Prenuptial agreements can be important planning tools for any couple planning to get married. However, for people who have children from previous relationships, a prenuptial agreement can help ensure that their childrens’ inheritance is protected.

Without a prenuptial agreement, a spouse, either through divorce or the death of the other spouse, may legally seek and get assets and belongings that an individual had intended to pass along to his or her children. Even if the new spouse holds assets after the death of the other spouse in good faith and plans on passing those assets on to the children from the deceased spouse’s previous marriage, the children from previous relationships may have their inheritances significantly delayed if the new spouse is significantly younger.

There are some important good practices to consider before entering into any prenuptial agreement. First, negotiation of the prenuptial agreement should begin as soon as possible. A prenuptial agreement should absolutely not be foisted by one party upon the other mere days before the wedding. Both parties should fully disclose all assets and liabilities before entering into an agreement. Both parties should also be represented by their own attorneys who are experienced in the current law in the couple’s state of residence. Individuals encountering either a potential spouse who insists on a “take it or leave it” agreement just before a wedding, or a potential spouse who outright refuses to even consider a prenuptial agreement, should perhaps reconsider their relationship.

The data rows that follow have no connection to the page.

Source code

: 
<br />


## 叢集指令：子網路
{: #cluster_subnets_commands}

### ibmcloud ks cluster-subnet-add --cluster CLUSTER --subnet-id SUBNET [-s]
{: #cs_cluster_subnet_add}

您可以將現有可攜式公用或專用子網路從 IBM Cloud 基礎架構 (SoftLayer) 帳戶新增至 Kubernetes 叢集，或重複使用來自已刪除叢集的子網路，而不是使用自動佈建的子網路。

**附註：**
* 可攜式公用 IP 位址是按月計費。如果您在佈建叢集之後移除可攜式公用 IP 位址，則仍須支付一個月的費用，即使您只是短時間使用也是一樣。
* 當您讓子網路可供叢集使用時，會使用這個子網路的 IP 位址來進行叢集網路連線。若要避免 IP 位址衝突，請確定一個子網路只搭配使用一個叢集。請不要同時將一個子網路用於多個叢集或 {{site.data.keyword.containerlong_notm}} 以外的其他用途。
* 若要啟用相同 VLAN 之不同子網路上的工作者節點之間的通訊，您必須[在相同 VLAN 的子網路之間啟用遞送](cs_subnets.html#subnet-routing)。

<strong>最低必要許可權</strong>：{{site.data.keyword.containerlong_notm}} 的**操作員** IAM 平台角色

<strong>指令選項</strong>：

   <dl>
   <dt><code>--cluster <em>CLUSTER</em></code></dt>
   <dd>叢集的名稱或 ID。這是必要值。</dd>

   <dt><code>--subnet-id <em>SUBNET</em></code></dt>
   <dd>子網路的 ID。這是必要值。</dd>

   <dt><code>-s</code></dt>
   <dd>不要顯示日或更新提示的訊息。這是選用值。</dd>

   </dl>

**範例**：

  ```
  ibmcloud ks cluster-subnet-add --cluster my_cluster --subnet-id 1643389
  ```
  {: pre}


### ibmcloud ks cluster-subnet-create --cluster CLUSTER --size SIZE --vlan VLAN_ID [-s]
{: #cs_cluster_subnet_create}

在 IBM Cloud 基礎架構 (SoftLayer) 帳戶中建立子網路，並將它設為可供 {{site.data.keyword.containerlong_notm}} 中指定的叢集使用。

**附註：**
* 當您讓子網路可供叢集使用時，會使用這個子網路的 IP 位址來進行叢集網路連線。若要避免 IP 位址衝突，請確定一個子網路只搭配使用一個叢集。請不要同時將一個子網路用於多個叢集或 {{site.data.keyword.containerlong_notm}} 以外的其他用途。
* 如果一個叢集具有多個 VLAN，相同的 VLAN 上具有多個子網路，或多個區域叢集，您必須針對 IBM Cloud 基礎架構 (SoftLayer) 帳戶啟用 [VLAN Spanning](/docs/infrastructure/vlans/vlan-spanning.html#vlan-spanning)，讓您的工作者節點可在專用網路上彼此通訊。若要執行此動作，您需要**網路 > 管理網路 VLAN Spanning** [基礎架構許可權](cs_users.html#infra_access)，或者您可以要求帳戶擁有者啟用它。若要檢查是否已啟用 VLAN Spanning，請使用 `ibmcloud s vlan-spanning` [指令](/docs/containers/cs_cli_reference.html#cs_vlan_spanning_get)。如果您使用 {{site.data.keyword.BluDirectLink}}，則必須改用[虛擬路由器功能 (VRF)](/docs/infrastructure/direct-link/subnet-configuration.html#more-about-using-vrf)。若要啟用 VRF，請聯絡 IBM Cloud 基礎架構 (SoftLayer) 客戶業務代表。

What makes a prenuptial agreement for second marriages different is that the agreement can specify what goes to an individual’s previous children and what can go to the spouse. It is important that the prenuptial agreement be as detailed as possible. While it may be obvious to predetermine what happens to larger assets such as real estate and financial holdings, smaller objects can also become points of contention if their fate is not specified. Children may value certain of their parent’s items highly for their sentimental value. Another factor to consider is whether or not the prenuptial agreement should act differently if the marriage ends due to death instead of divorce.

For individuals with significant financial holdings entering into a second marriage, a specific type of trust can play an important role in estate planning. A qualified terminal interest property trust, or QTIP trust, provides trust income to the surviving spouse while preserving trust principle for the individual’s beneficiaries once the surviving spouse dies. The prenuptial agreement can then reference the QTIP trust as the means by which the surviving spouse will be supported.

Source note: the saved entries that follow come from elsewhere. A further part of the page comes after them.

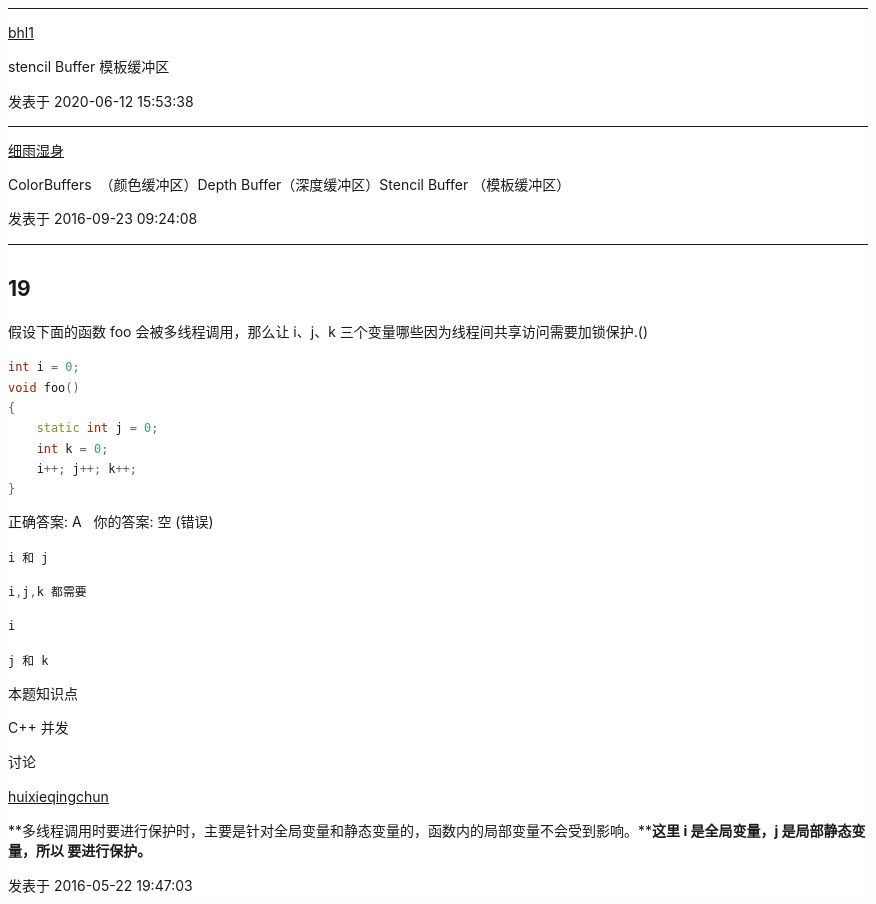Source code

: * * *

[bhl1](https://www.nowcoder.com/profile/562804931)

stencil Buffer 模板缓冲区

发表于 2020-06-12 15:53:38

* * *

[细雨湿身](https://www.nowcoder.com/profile/736416)

ColorBuffers  （颜色缓冲区）Depth Buffer（深度缓冲区）Stencil Buffer （模板缓冲区）

发表于 2016-09-23 09:24:08

* * *

## 19

假设下面的函数 foo 会被多线程调用，那么让 i、j、k 三个变量哪些因为线程间共享访问需要加锁保护.()

```cpp
int i = 0;
void foo()
{
	static int j = 0;
	int k = 0;
	i++; j++; k++;
}
```

正确答案: A   你的答案: 空 (错误)

```cpp
i 和 j
```

```cpp
i,j,k 都需要
```

```cpp
i
```

```cpp
j 和 k
```

本题知识点

C++ 并发

讨论

[huixieqingchun](https://www.nowcoder.com/profile/551201)

**多线程调用时要进行保护时，主要是针对全局变量和静态变量的，函数内的局部变量不会受到影响。****这里 i 是全局变量，j 是局部静态变量，所以 要进行保护。**

发表于 2016-05-22 19:47:03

Two areas where a prenuptial agreement alone will not protect assets are medical expenses and long-term care coverage. Spouses have a duty to pay for each other’s medical expenses even if that would mean dipping into what would be considered separate assets in a prenuptial agreement. Similarly, if one spouse is applying for Medicaid nursing home coverage, the full assets of both spouses will count toward the Medicaid asset cap to determine eligibility. To protect assets from potential long-term care expenses individuals should meet with an experienced elder law attorney to discuss options such as an an asset preservation trust. An asset preservation trust, if implemented far enough in advance of applying for Medicaid, can protect assets and comply with a couple’s overall estate plan.